GD: How was the film been received since it began screening? Were there any reactions to the film that stand out to you?
AJ: I learned a lot from the screening. I discovered that the situation of a pregnant man was by essence comical to most of the audience, so when seeing this situation, people would definitely pick up the slightest trace of comedy to think about the entire short movie as a comedy. That’s also why I decided on a second editing to make it a bit darker. I wanted the audience to consider this situation seriously.
At the first screening, apparently, a friend reported me there were people that were shocked or annoyed by the subject itself, and during the screening, they were mumbling things between their teeth, like it was a scandalous subject, against nature, etc. but I didn’t hear them and they didn’t say anything during the Q&A. After that, it was mostly screened into LGBT festivals, or festivals that were too far for me to attend. I did some skype Q&A, and the audiences were all very kind to me and interested in the subject.
The only question that I was surprised of was “Why didn’t you make it as a big fat comedy ? There are so many situations where the pregnant man could fart or puke or be comical…” I didn’t really know how to answer that, except that it’s already been done, and my point with this short story is totally elsewhere. To me, it’s a very 80’s and 90’s concept to turn gay people (or any minority for that matter) into caricatures and make jokes about them.
GD: The message of the film could certainly be seen as subversive of society’s conceptions of gender and family. Are you hoping this film has an impact on attitudes towards same-sex couples, either in Taiwan or elsewhere? If so, how do you hope it will be received?

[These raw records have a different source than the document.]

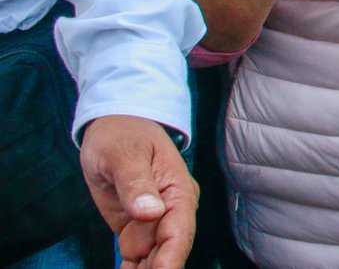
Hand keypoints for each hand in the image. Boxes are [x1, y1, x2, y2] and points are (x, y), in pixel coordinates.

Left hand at [79, 115, 196, 268]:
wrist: (112, 129)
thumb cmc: (121, 134)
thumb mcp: (123, 154)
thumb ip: (136, 183)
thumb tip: (150, 212)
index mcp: (178, 190)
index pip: (180, 230)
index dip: (171, 259)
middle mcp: (172, 210)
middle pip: (169, 251)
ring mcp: (154, 222)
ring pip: (154, 259)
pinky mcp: (136, 229)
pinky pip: (138, 258)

AJ: When I shoot anything, I always hope for it to be useful in any way possible. I never know if it’ll be, or how it’ll be, or even if it’ll really be useful…I just try to do it in a good spirit.
I didn’t try to be subversive telling that story. Like in every fictive story, there is of course a backstory, and I hope the audience would either learn something, ask themselves questions, or at least be entertained (the three at the same time is jackpot). I just tried to show that even if some of us are different, we’re still all human. I was not only concerned about LGBT matters, it’s also a transcultural matter. This echoes to a sentence I put in the film as a quote from a French movie : “The majority thinks that way, but which majority? Is it the majority that thought the earth was flat ?”

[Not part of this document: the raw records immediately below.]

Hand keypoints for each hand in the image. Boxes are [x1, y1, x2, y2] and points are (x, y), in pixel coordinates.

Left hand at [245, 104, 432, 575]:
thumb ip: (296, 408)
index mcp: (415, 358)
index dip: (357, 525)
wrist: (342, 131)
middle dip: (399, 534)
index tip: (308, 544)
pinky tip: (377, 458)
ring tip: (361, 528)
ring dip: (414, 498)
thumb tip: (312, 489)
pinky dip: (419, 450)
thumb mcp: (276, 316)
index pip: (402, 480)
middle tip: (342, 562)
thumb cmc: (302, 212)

GD: Do you have any upcoming projects, and do you think you will be exploring any similar themes in the future?
AJ: Yes! I’m actually actively researching budget for the feature version of this short movie. The script will be a bit different though, more developed, with more transcultural aspects, and more details about the main character. I wanted to develop a more dramatic and troubling story, which would work a bit like a matryoshka, a story in a story, in a story. In this script, I’m not only exploring the character’s situation (being pregnant), but also his past, his expectations, his family background, etc. I’m very impatient to shoot it.
Otherwise I’m shooting this month two short movies in Taiwan, one is about two women unable to express their feelings, the script is from a Chicago author, and another one, “Insomnia”, which is the story of a young man who killed his boyfriend, and the boyfriend comes back to know why he killed him.
And finally, I’m also working with a very talented Taiwanese script writer on a fantastic story, that would take place in a near future Taipei. It’s mostly an extrapolation about entertainment and more precisely the concept of euergetism, and the place it takes in modern society.